Q.20 Under standard temperature (T) and pressure (P) conditions, 128 g of an ideal gas molecule A
occupies a volume of 1 L. The gas molecule A obeys the relationship
RT = 0.25 PV. R and V are universal gas constant and ideal gas volume, respectively.
The molecule A is
(A) CO2
(B) H2
(C) N2
(D) O2
RT = 0.25 PV. This deviates from the standard ideal gas law PV = nRT, indicating a modified behavior tied to molar mass.
Calculate Molar Mass
Start with the given condition: 128 g in V = 1 L at STP. The relation RT = 0.25 PV rearranges to PV = 4 RT. Compare to ideal gas law PV = (m/M) RT, where m = 128 g.
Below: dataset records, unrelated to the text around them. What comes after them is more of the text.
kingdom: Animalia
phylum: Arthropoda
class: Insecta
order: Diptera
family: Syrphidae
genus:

Equating gives (128 / M) RT = 4 RT, so 128 / M = 4, hence M = 128 / 4 = 32 g/mol.
✅ Correct Answer: O2 (Option D)
Molar mass of 32 g/mol matches O2 (oxygen, 16×2=32). Precise derivation: From PV = (m RT)/M for ideal gas, but given PV = 4 RT, so m/M = 4, M = 128/4 = 32 g/mol exactly.
Option Analysis
- CO2 (44 g/mol): Too heavy; 128g would be ~2.9 mol, occupying ~65 L at STP, not 1 L.
- H2 (2 g/mol): Too light; 128g =64 mol, volume ~1434 L, far exceeds 1 L.
- N2 (28 g/mol): 128g ≈4.57 mol, volume ~102 L, doesn’t fit.
- O2 (32 g/mol): 128g =4 mol exactly. Matches
PV/RT = 4 = nfrom the given relation.
Why This Matters
This tests gas law modifications in exams like GATE/NEET. The key phrase “ideal gas 128g 1L RT=0.25PV” solves to O2 by deriving M=32 g/mol directly from equating the given relation with the ideal gas law.
The modified equation RT = 0.25 PV effectively means the gas behaves as if it has 4 times the number of moles than expected under standard conditions for that mass and volume.